Задание A =>
Переведите на английский следующее предложение из отрывка о церкви и секулярной мысли: «Противоречия XIV и XV веков уже намечаются в XII и XIII веках - в эпоху монастырей и кафедральных соборов».

Отрывок =>
+--

Глава 6
Церковь и вызов секулярной мысли
Между теократией и неоцезаризмом
Труды Григория VII и его предшественников на папском престоле, если и не потерпели крах, как могло показаться после смерти того, с чьим именем связывают «григорианскую» реформу, то и не привели к скорому результату. Но, как это часто случается, время жатвы все же настало, и плоды были собраны через каких-нибудь два десятка лет после того, как семя было брошено в землю. Поэтому XII и XIII века предстают перед нами как вершина средневекового христианства, его апогей, его «полдень», по выражению Леопольда Женико113. Однако в данном случае следует быть весьма осторожным: для верующего в связи с этой эпохой речь идет лишь о подъеме цивилизации, безусловно, вдохновленном христианством и достойном восхищения, но отнюдь не единственном и исключительном за века существования Града Божия. Что же до историка, то он должен избегать идеализации предмета своих исследований и различать за внешним благолепием недостатки конструкции, трещины в стенах здания, которые со временем будут только расширяться, разрушая временное равновесие. Противоречия XIV и XV веков уже намечаются в XII и XIII веках - в эпоху монастырей и кафедральных соборов.

+--

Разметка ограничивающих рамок
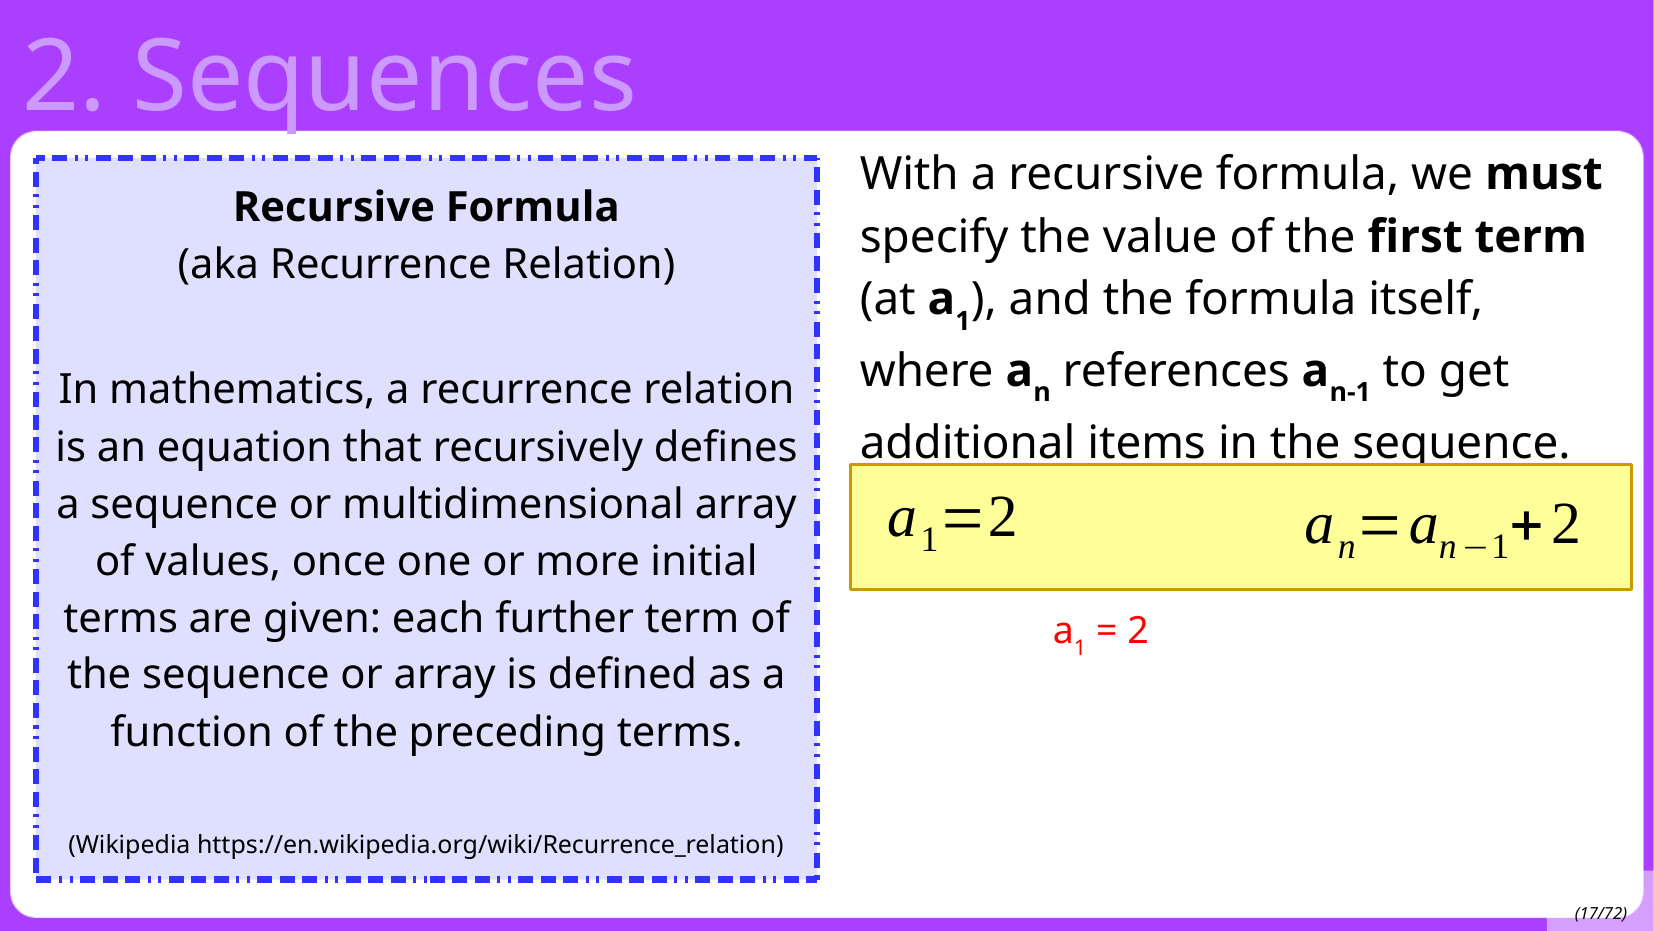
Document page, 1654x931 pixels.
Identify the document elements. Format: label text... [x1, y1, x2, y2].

picture [0, 0, 1654, 931]
title 2. Sequences [22, 13, 1511, 130]
text_box (<number>/72) [1546, 877, 1654, 931]
text_box Recursive Formula (aka Recurrence Relation) In mathematics, a recurrence relation is an equation that recursively defines a sequence or multidimensional array of values, once one or more initial terms are given: each further term of the sequence or array is defined as a function of the preceding terms. (Wikipedia https://en.wikipedia.org/wiki/Recurrence_relation) [35, 157, 818, 880]
text_box a1 = 2 a2 = an-1 + 2 = 2 + 2 = 4 a3 = an-1 + 2 = 4 + 2 = 6 a4 = an-1 + 2 = 6 + 2 = 8 etc. [860, 602, 1624, 890]
chart [872, 484, 1033, 560]
text_box +2 [1624, 870, 1654, 877]
text_box With a recursive formula, we must specify the value of the first term (at a1), and the formula itself, where an references an-1 to get additional items in the sequence. [839, 158, 1624, 455]
chart [1289, 490, 1594, 566]
text_box [850, 464, 1632, 590]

+--

Задание B =>
Перепишите дословно ту часть записей, что начинается строкой, содержащей «picture [0, 0, 1654, 931]», и заканчивается строкой, содержащей «text_box (<number>/72) [1546, 877, 1654, 931]», включая обе эти строки.

Ответ A =>
The contradictions of the fourteenth and fifteenth centuries are already taking shape in the twelfth and thirteenth centuries, in the age of monasteries and cathedrals.

Ответ B =>
picture [0, 0, 1654, 931]
title 2. Sequences [22, 13, 1511, 130]
text_box (<number>/72) [1546, 877, 1654, 931]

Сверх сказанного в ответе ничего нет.